Special Considerations for Data Analysis#

As ACDEA is a prototype for integrating existing data sources and is still in a stage that requires further cleansing, there are some special considerations to be aware of when conducting data analysis.

  1. Ambiguous Concepts: When working with ACDEA, it is important to keep in mind that some of the concepts may have different interpretations across cultural data in different domains.

    For example, the entity project in DAQA may have a different definition from work in DAAO, despite being integrated into the same entity Work. Similarly, AusStage’s event, which primarily corresponds to production in performing arts, may be defined differently from the general event concept seen across other data sources.

    Hence, it is important to understand the specific concept being used in each data source. Additional efforts in data manipulation might be necessary to construct the specific entities that one wishes to analyse.

  2. Duplicated Records: Another important consideration when working with the ACDEA is dealing with duplicated records.
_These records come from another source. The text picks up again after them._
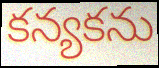
కన్యకను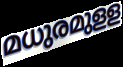
മധുരമുളളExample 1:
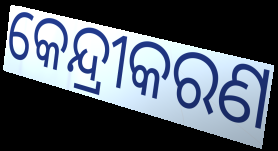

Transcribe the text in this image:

କେନ୍ଦ୍ରୀକରଣ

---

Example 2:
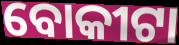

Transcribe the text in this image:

ବୋକୀଟା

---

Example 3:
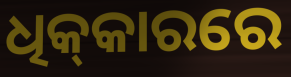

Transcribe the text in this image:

ଧିକ୍‌କାରରେ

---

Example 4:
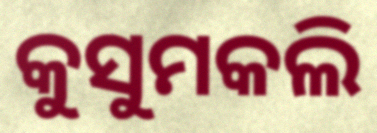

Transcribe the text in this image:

କୁସୁମକଲି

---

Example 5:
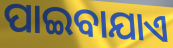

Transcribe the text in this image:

ପାଇବାଯାଏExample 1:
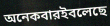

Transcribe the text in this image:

অনেকবারইবলেছে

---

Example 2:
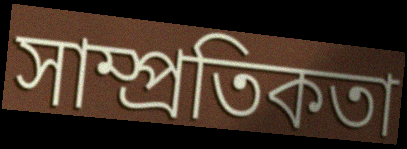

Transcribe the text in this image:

সাম্প্রতিকতা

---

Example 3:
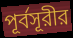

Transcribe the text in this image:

পূর্বসূরীর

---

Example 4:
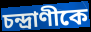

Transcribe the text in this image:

চন্দ্রাণীকে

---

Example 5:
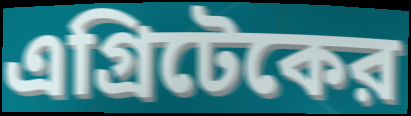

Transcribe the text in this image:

এগ্রিটেকের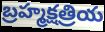
బ్రహ్మక్షత్రియ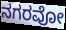
ನಗರವೋ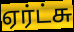
ஏர்ட்சு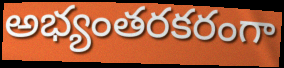
అభ్యంతరకరంగాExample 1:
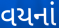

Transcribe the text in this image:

વયનાં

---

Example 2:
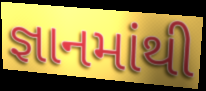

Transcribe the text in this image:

જ્ઞાનમાંથી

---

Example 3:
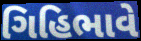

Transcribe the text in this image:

ગિહિભાવે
Due to the nature of integrating data from multiple sources, it is possible for some records to appear in multiple places. As de-duplication progress is still under experimentation at this stage, it is crucial to identify and handle duplicated records appropriately to avoid skewing analysis results.

  3. Empty Values: When working with current datasets, it is important to note that some records may contain missing or empty values for certain attributes. These empty expressions could be represented as null, "", None, or other variations. This could be due to incomplete or inconsistent data in the original data sources, or due to errors during the integration process.

    To avoid skewing the analysis results, it is important to identify and handle these missing values appropriately. Depending on the analysis being conducted, empty values may need to be imputed or removed. Additionally, it is important to carefully consider the impact of missing data on the validity of the results and to acknowledge any limitations or uncertainties caused by missing values.